11 thoughts on “Kalendars and Ecclesiologies

  1. C. Wingate

    Shouldn’t that be Giovanni Bosco? Or maybe even Don Bosco? “We’re going to give him an education he can’t refuse”? I think I can give this one a pass.

  2. Paul Goings

    Seriously? “Juan” Bosco? Who’s proofreading for Church Hymnal these days?

    And people give us a hard time for paying no attention to the “official” liturgies…

  3. Derek

    We also get Juan de la Cruz later on. As an Anglican of English descent should I be offended that they perpetuate the use of Boniface of Fulda as opposed to his proper English name Wynfrith or that they spell the Great English king “Alfred” rather than using an ash?

  4. John Robison

    Juan de la Cruth?

    there are so many other problems there. The disjointed Bio, the ridiculous, trite and desperately missing the point collect both jump readily to mind.

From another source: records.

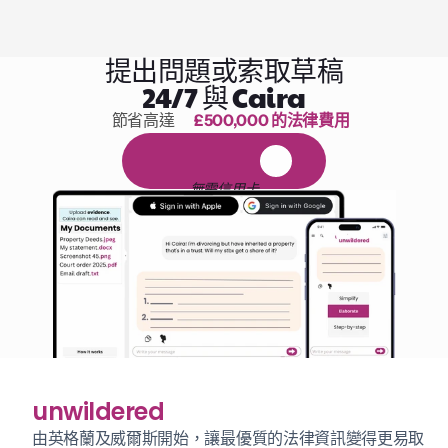
提出問題或索取草稿
24/7 與 Caira
節省高達 
£500,000 的法律費用
1,000 小時的閱讀
免
費
1
4
天
試
用
無需信用卡
unwildered
由英格蘭及威爾斯開始，讓最優質的法律資訊變得更易取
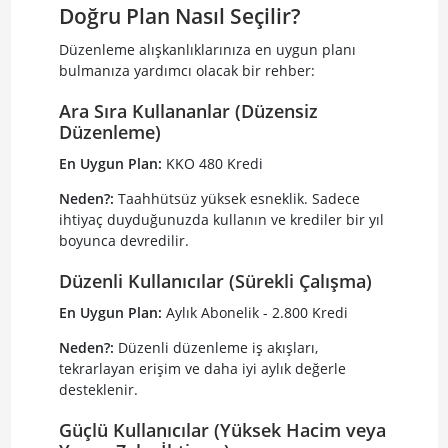
Doğru Plan Nasıl Seçilir?
Düzenleme alışkanlıklarınıza en uygun planı
bulmanıza yardımcı olacak bir rehber:
Ara Sıra Kullananlar (Düzensiz
Düzenleme)
En Uygun Plan:
KKO 480 Kredi
Neden?:
Taahhütsüz yüksek esneklik. Sadece
ihtiyaç duyduğunuzda kullanın ve krediler bir yıl
boyunca devredilir.
Düzenli Kullanıcılar (Sürekli Çalışma)
En Uygun Plan:
Aylık Abonelik - 2.800 Kredi
Neden?:
Düzenli düzenleme iş akışları,
tekrarlayan erişim ve daha iyi aylık değerle
desteklenir.
Güçlü Kullanıcılar (Yüksek Hacim veya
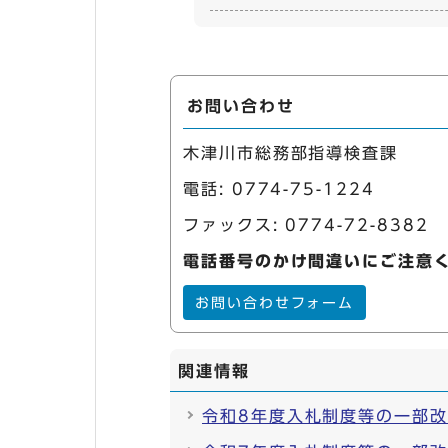
お問い合わせ
木津川市総務部指導検査課
電話:
0774-75-1224
ファックス: 0774-72-8382
電話番号のかけ間違いにご注意
お問い合わせフォーム
関連情報
令和8年度入札制度等の一部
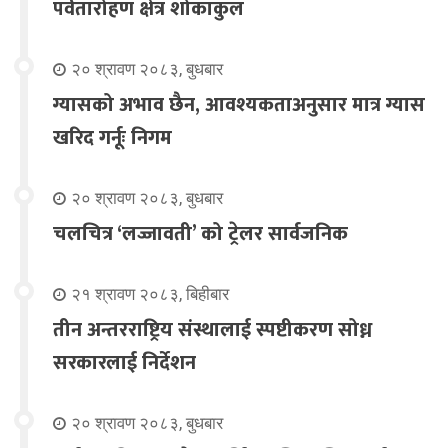
पर्वतारोहण क्षेत्र शोकाकुल
२० श्रावण २०८३, बुधबार
ग्यासको अभाव छैन, आवश्यकताअनुसार मात्र ग्यास
खरिद गर्नूः निगम
२० श्रावण २०८३, बुधबार
चलचित्र ‘लज्जावती’ को ट्रेलर सार्वजनिक
२१ श्रावण २०८३, बिहीबार
तीन अन्तरराष्ट्रिय संस्थालाई स्पष्टीकरण सोध्न
सरकारलाई निर्देशन
२० श्रावण २०८३, बुधबार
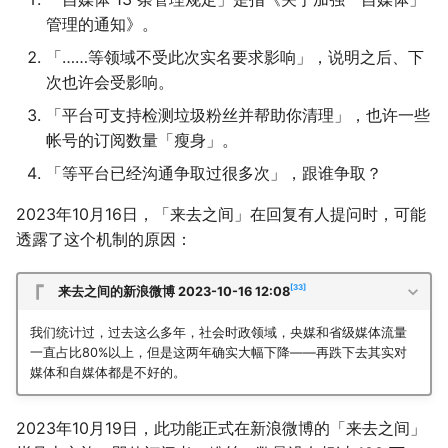
管理的通知》。
「……等领域不受此次实名要求影响」，说明之后、下
次也许会受影响。
「平台可支持检测垃圾粉丝并帮助你清理」，也许一些
帐号的订阅数量「瘦身」。
「等平台已经沟通争取过很多次」，跟谁争取？
2023年10月16日，「来去之间」在回复有人提问时，可能
透露了这个机制的原因：
33
来去之间的新浪微博 2023-10-16 12:08
我们统计过，过去这么多年，社会时政领域，央媒和省级媒体流量
一直占比80%以上，但是这两年确实大幅下降——再跌下去其实对
媒体和自媒体都是不好的。
2023年10月19日，此功能正式在新浪微博的「来去之间」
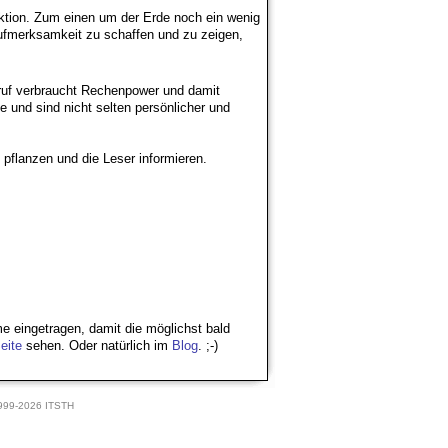
ktion. Zum einen um der Erde noch ein wenig
Aufmerksamkeit zu schaffen und zu zeigen,
ufruf verbraucht Rechenpower und damit
e und sind nicht selten persönlicher und
 pflanzen und die Leser informieren.
e eingetragen, damit die möglichst bald
eite
sehen. Oder natürlich im
Blog
. ;-)
1999-2026 ITSTH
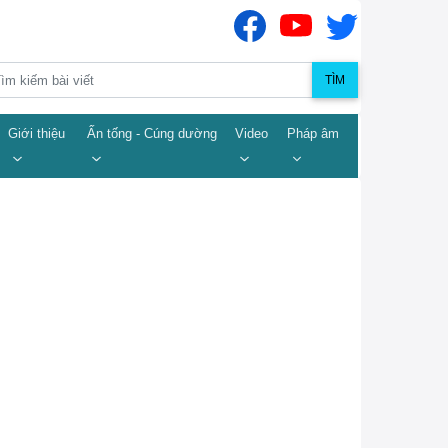
TÌM
Giới thiệu
Ấn tống - Cúng dường
Video
Pháp âm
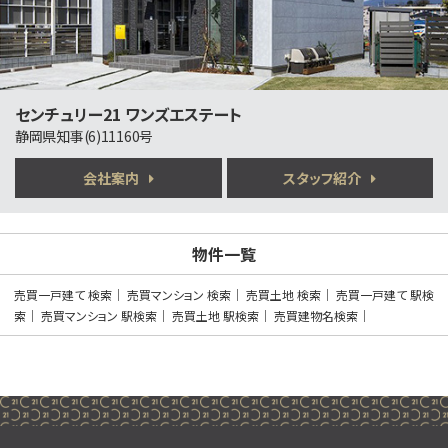
630万円
3ＬＤＫ
御殿場駅
バ40分
・
歩28分
木目が美しい、吹き抜けのある別荘です！ 別荘なら…
センチュリー21 ワンズエステート
静岡県知事(6)11160号
第6位
2,390万円
会社案内
スタッフ紹介
3ＬＤＫ
三島駅
歩17分
三島駅まで徒歩17分の利便性に加え、新幹線通勤に…
物件一覧
第7位
売買一戸建て 検索
売買マンション 検索
売買土地 検索
売買一戸建て 駅検
2,090万円
索
売買マンション 駅検索
売買土地 駅検索
売買建物名検索
3ＬＤＫ
大岡駅
歩10分
大岡小学校・大岡中学校区に位置する、子育て世帯に…
第8位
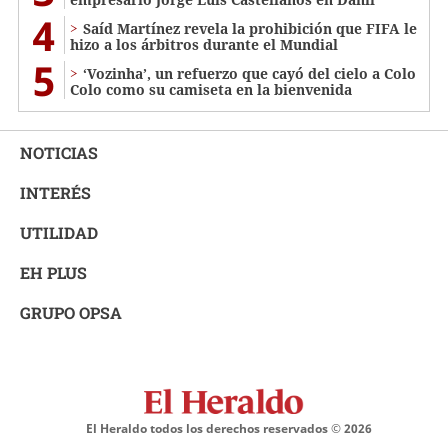
4
Saíd Martínez revela la prohibición que FIFA le
hizo a los árbitros durante el Mundial
5
‘Vozinha’, un refuerzo que cayó del cielo a Colo
Colo como su camiseta en la bienvenida
NOTICIAS
INTERÉS
UTILIDAD
EH PLUS
GRUPO OPSA
El Heraldo todos los derechos reservados ©
2026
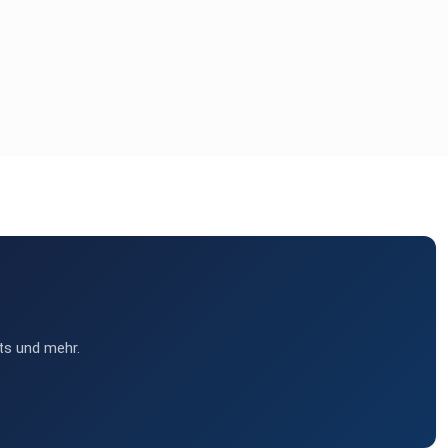
ts und mehr.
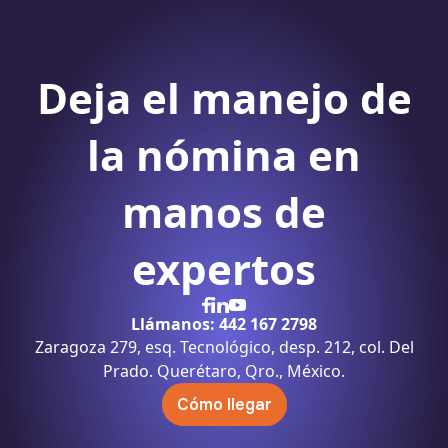
Deja el manejo de
la nómina
en
manos de
expertos
Llámanos: 442 167 2798
Zaragoza 279, esq. Tecnológico, desp. 212, col. Del
Prado. Querétaro, Qro., México.
Cómo llegar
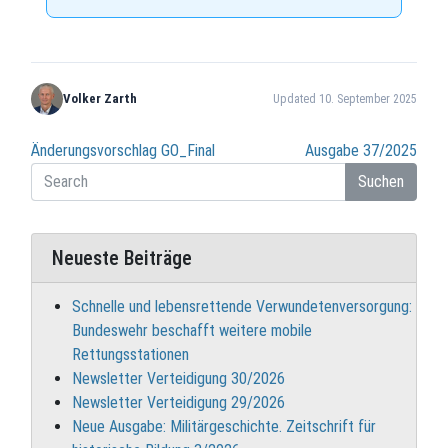
Volker Zarth
Updated 10. September 2025
Beitragsnavigation
Änderungsvorschlag GO_Final
Ausgabe 37/2025
Suchen
Neueste Beiträge
Schnelle und lebensrettende Verwundetenversorgung:
Bundeswehr beschafft weitere mobile
Rettungsstationen
Newsletter Verteidigung 30/2026
Newsletter Verteidigung 29/2026
Neue Ausgabe: Militärgeschichte. Zeitschrift für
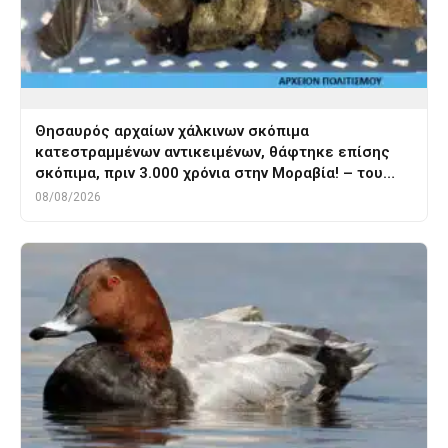
Θησαυρός αρχαίων χάλκινων σκόπιμα
κατεστραμμένων αντικειμένων, θάφτηκε επίσης
σκόπιμα, πριν 3.000 χρόνια στην Μοραβία! – του…
08/08/2026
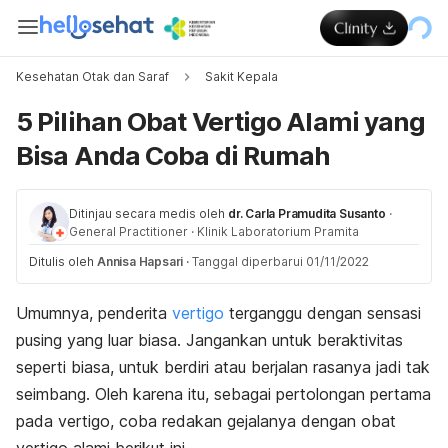
Kesehatan Otak dan Saraf
Sakit Kepala
5 Pilihan Obat Vertigo Alami yang
Bisa Anda Coba di Rumah
Ditinjau secara medis oleh
dr. Carla Pramudita Susanto
·
General Practitioner
·
Klinik Laboratorium Pramita
Ditulis oleh
Annisa Hapsari
·
Tanggal diperbarui 01/11/2022
Umumnya, penderita
vertigo
terganggu dengan sensasi
pusing yang luar biasa. Jangankan untuk beraktivitas
seperti biasa, untuk berdiri atau berjalan rasanya jadi tak
seimbang. Oleh karena itu, sebagai pertolongan pertama
pada vertigo, coba redakan gejalanya dengan obat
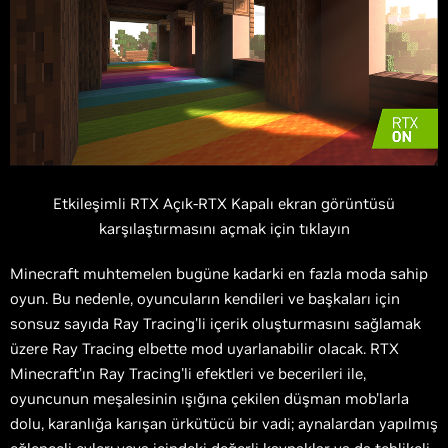
Etkileşimli RTX Açık-RTX Kapalı ekran görüntüsü
karşılaştırmasını açmak için tıklayın
Minecraft muhtemelen bugüne kadarki en fazla moda sahip
oyun. Bu nedenle, oyuncuların kendileri ve başkaları için
sonsuz sayıda Ray Tracing'li içerik oluşturmasını sağlamak
üzere Ray Tracing elbette mod uyarlanabilir olacak. RTX
Minecraft’ın Ray Tracing'li efektleri ve becerileri ile,
oyuncunun meşalesinin ışığına çekilen düşman mob'larla
dolu, karanlığa karışan ürkütücü bir vadi; aynalardan yapılmış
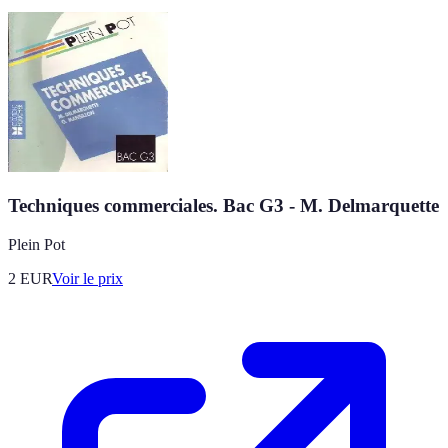
Techniques commerciales. Bac G3 - M. Delmarquette
Plein Pot
2
EUR
Voir le prix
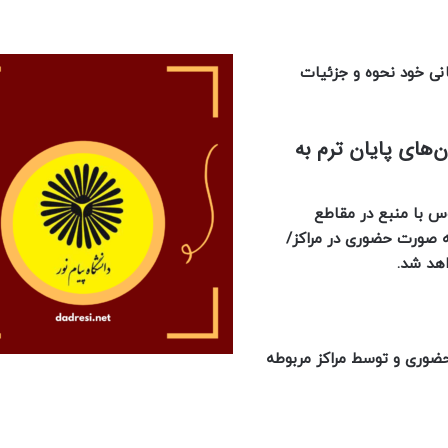
انی خود نحوه و جزئیات
‌های پایان ترم به
-1400 آزمون کلیه دروس با منبع در مقاطع
ه صورت حضوری در مراکز/
اهد شد.
ضوری و توسط مراکز مربوطه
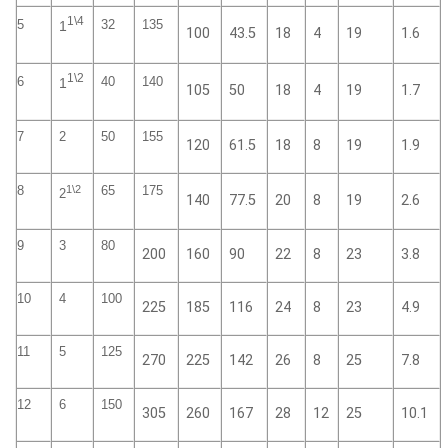
1\4
5
32
135
1
100
43.5
18
4
19
1.6
1\2
6
40
140
1
105
50
18
4
19
1.7
7
2
50
155
120
61.5
18
8
19
1.9
1\2
8
65
175
2
140
77.5
20
8
19
2.6
9
3
80
200
160
90
22
8
23
3.8
10
4
100
225
185
116
24
8
23
4.9
11
5
125
270
225
142
26
8
25
7.8
12
6
150
305
260
167
28
12
25
10.1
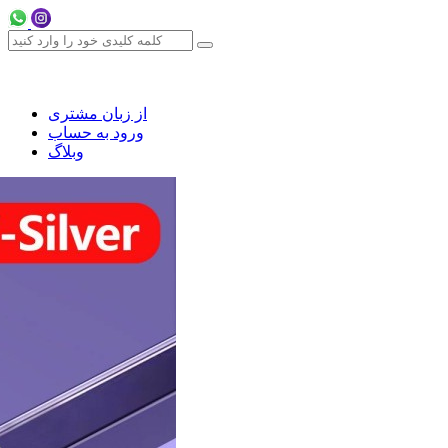
از زبان مشتری
ورود به حساب
وبلاگ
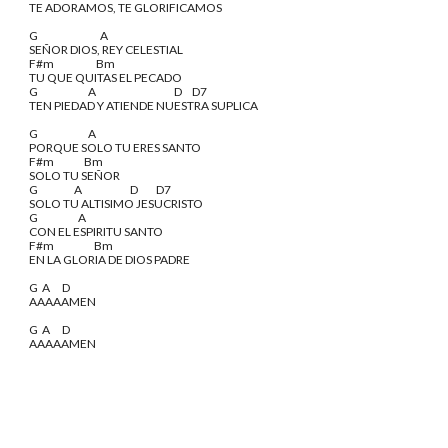
TE ADORAMOS, TE GLORIFICAMOS
G                               A
SEÑOR DIOS, REY CELESTIAL
F#m                     Bm
TU QUE QUITAS EL PECADO
G                         A                                       D     D7
TEN PIEDAD Y ATIENDE NUESTRA SUPLICA
G                         A
PORQUE SOLO TU ERES SANTO
F#m               Bm
SOLO TU SEÑOR
G                  A                        D         D7
SOLO TU ALTISIMO JESUCRISTO
G                    A
CON EL ESPIRITU SANTO
F#m                    Bm
EN LA GLORIA DE DIOS PADRE
G  A      D
AAAAAMEN
G  A      D
AAAAAMEN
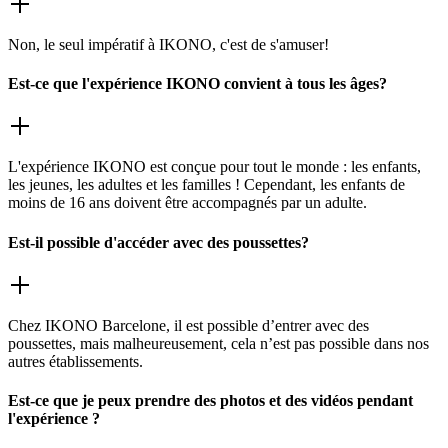
Non, le seul impératif à IKONO, c'est de s'amuser!
Est-ce que l'expérience IKONO convient à tous les âges?
L'expérience IKONO est conçue pour tout le monde : les enfants,
les jeunes, les adultes et les familles ! Cependant, les enfants de
moins de 16 ans doivent être accompagnés par un adulte.
Est-il possible d'accéder avec des poussettes?
Chez IKONO Barcelone, il est possible d’entrer avec des
poussettes, mais malheureusement, cela n’est pas possible dans nos
autres établissements.
Est-ce que je peux prendre des photos et des vidéos pendant
l'expérience ?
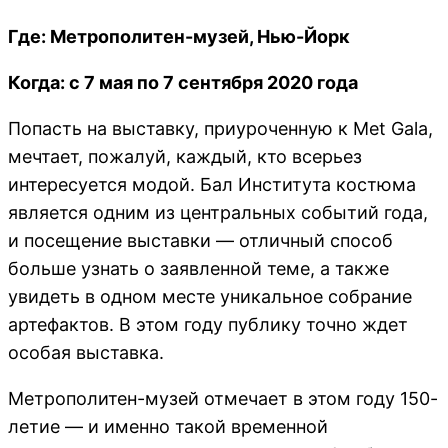
Где: Метрополитен-музей, Нью-Йорк
Когда: с 7 мая по 7 сентября 2020 года
Попасть на выставку, приуроченную к Met Gala,
мечтает, пожалуй, каждый, кто всерьез
интересуется модой. Бал Института костюма
является одним из центральных событий года,
и посещение выставки — отличный способ
больше узнать о заявленной теме, а также
увидеть в одном месте уникальное собрание
артефактов. В этом году публику точно ждет
особая выставка.
Метрополитен-музей отмечает в этом году 150-
летие — и именно такой временной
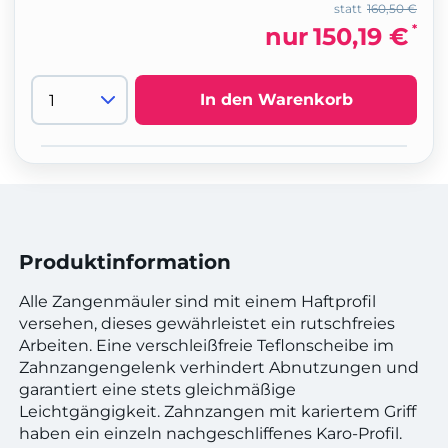
statt
160,50 €
*
nur
150,19 €
In den Warenkorb
Produktinformation
Alle Zangenmäuler sind mit einem Haftprofil
versehen, dieses gewährleistet ein rutschfreies
Arbeiten. Eine verschleißfreie Teflonscheibe im
Zahnzangengelenk verhindert Abnutzungen und
garantiert eine stets gleichmäßige
Leichtgängigkeit. Zahnzangen mit kariertem Griff
haben ein einzeln nachgeschliffenes Karo-Profil.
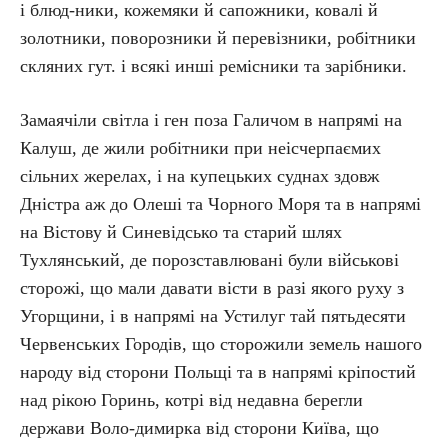
і блюд-ники, кожемяки й сапожники, ковалі й
золотники, поворозники й перевізники, робітники
скляних гут. і всякі инші ремісники та зарібники.
Замаячіли світла і ген поза Галичом в напрямі на
Калуш, де жили робітники при неісчерпаємих
сільних жерелах, і на купецьких суднах здовж
Дністра аж до Олеші та Чорного Моря та в напрямі
на Вістову й Синевідсько та старий шлях
Тухлянський, де порозставлювані були військові
сторожі, що мали давати вісти в разі якого руху з
Угорщини, і в напрямі на Устилуг тай пятьдесяти
Червенських Городів, що сторожили земель нашого
народу від сторони Польщі та в напрямі кріпостий
над рікою Горинь, котрі від недавна берегли
держави Воло-димирка від сторони Київа, що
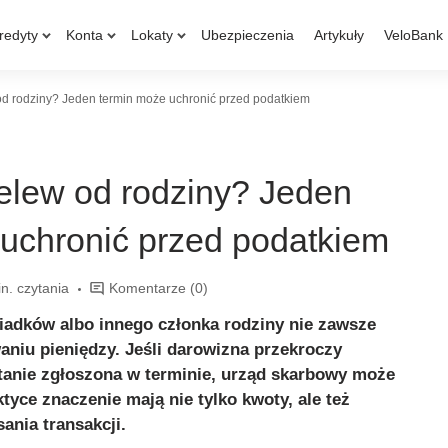
redyty
Konta
Lokaty
Ubezpieczenia
Artykuły
VeloBank
od rodziny? Jeden termin może uchronić przed podatkiem
elew od rodziny? Jeden
uchronić przed podatkiem
n. czytania
Komentarze
(0)
iadków albo innego członka rodziny nie zawsze
aniu pieniędzy. Jeśli darowizna przekroczy
stanie zgłoszona w terminie, urząd skarbowy może
tyce znaczenie mają nie tylko kwoty, ale też
ania transakcji.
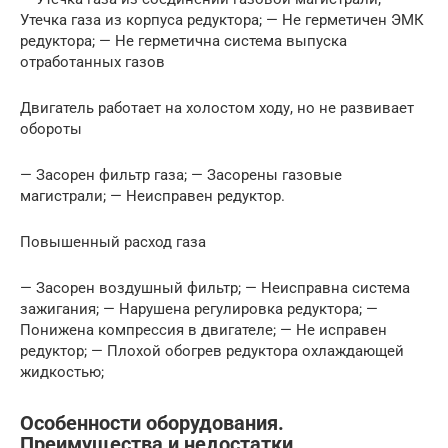
Утечка газа из корпуса редуктора; — Не герметичен ЭМК
редуктора; — Не герметична система выпуска
отработанных газов
Двигатель работает на холостом ходу, но не развивает
обороты
— Засорен фильтр газа; — Засорены газовые
магистрали; — Неисправен редуктор.
Повышенный расход газа
— Засорен воздушный фильтр; — Неисправна система
зажигания; — Нарушена регулировка редуктора; —
Понижена компрессия в двигателе; — Не исправен
редуктор; — Плохой обогрев редуктора охлаждающей
жидкостью;
Особенности оборудования.
Преимущества и недостатки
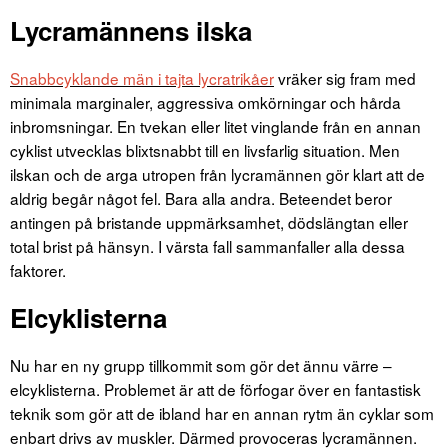
Lycramännens ilska
Snabbcyklande män i tajta lycratrikåer
vräker sig fram med
minimala marginaler, aggressiva omkörningar och hårda
inbromsningar. En tvekan eller litet vinglande från en annan
cyklist utvecklas blixtsnabbt till en livsfarlig situation. Men
ilskan och de arga utropen från lycramännen gör klart att de
aldrig begår något fel. Bara alla andra. Beteendet beror
antingen på bristande uppmärksamhet, dödslängtan eller
total brist på hänsyn. I värsta fall sammanfaller alla dessa
faktorer.
Elcyklisterna
Nu har en ny grupp tillkommit som gör det ännu värre –
elcyklisterna. Problemet är att de förfogar över en fantastisk
teknik som gör att de ibland har en annan rytm än cyklar som
enbart drivs av muskler. Därmed provoceras lycramännen.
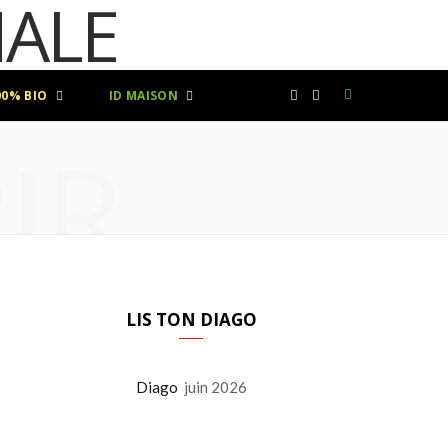
00% BIO
ID MAISON
F
I
IR
a
n
c
s
e
t
b
a
LIS TON DIAGO
o
g
Diago
juin 2026
o
r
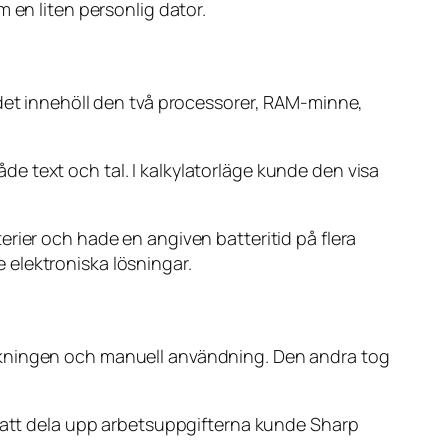
 en liten personlig dator.
 det innehöll den två processorer, RAM-minne,
e text och tal. I kalkylatorläge kunde den visa
rier och hade en angiven batteritid på flera
 elektroniska lösningar.
olkningen och manuell användning. Den andra tog
m att dela upp arbetsuppgifterna kunde Sharp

    And no, you Anglo-Saxon types aren’t allowed to be offended by anything.

  5. Christopher


    I think it might be interest to chart how different understandings of sanctity co-exist in the Anglican experiment. I personally am untroubled by this. And I think we err if we uphold a singular model. Sanctity not only looks different in different eras of Christian history, it looks different in particular persons. The artistic apologetic lives of Sayers or Lewis are no less worthy than the bloody witness of Lawrence or the theological acumen of Augustine or the incredible preaching-teaching of Farrer. Many members, many gifts, multifaceted sanctity. Much if not most sanctity happens in ordinary life and lives, that is something our own common prayer tradition and Benedictine tradition are oriented toward, and then there are spectacular witnesses called upon at particular moments. In Christ’s light, each will shine forth and be full fruition, and we will not care who is better or first. I think the approach to sanctity and eternal life and heaven of much Anglo-Catholicism needs a dose of Eastern Orthodoxy a la Michael Ramsey.

    I am more troubled by the inclusion on our official calendar of persons who did not profess Christ in earthly life, not because I do not hope for their salvation given the trustworthiness of God revealed in Christ, but because the pilgrim Church cannot offer certainty in this regard but rather faith and because it is rather disrespectful way of handling the non-Christian as a real challenge to us as well as a deepener of truth for us–I think of Simone Weil.

  6. Sean+ Lotz

    This is just way too interesting. I can hardly wait for more.

    I had an interesting experience with the kalendar of my Church. I am a Celtic Catholic, and the chairman of the Commission on Liturgy. Some while back I had the opportunity to edit our kalendar in an edition which allowed me to add commemorations pretty much as I saw fit, within certain parameters (basically, they had to have been “canonized” by their own Church, so that gave me access to Orthodox, Romans, and Anglicans.”) Of course, I had no say over the bones and structure of the kalendar; the Holy Days, Feasts, and memorials were set in stone. I was looking at the list of names, around a thousand, and realized that the vast majority of them entered into glory 1000 years ago or more. So I amde a deliberate attempt to include commemorations from every century and every large geographic region (continent). Examining the result, I realized that the geographic distribution did not matter so much in defining the Church and the idea of holiness, but the temporal distribution mattered greatly. A listing of, let’s say, all Russians did not absolutely exclude me or my concerns nearly so much as a listing of first millenium saints. That really said to me, “This is all just a museum exhibit; it has nothing to do with you and your 20th century (at the time) life.” It defined Church as something that really no longer exists, and the pursuit of holiness as irrelevant.

  7. Adam

    I’m a pretty new Episcopalian. There’s a lot in HWHM that I like and a lot that seems bizarre. (Are there more socialists than martyrs?)

    Have any of the members of the committee that did.all.this last summer written anything on the selection process? It seems that would be enormously interesting,.from a historical perspective at least.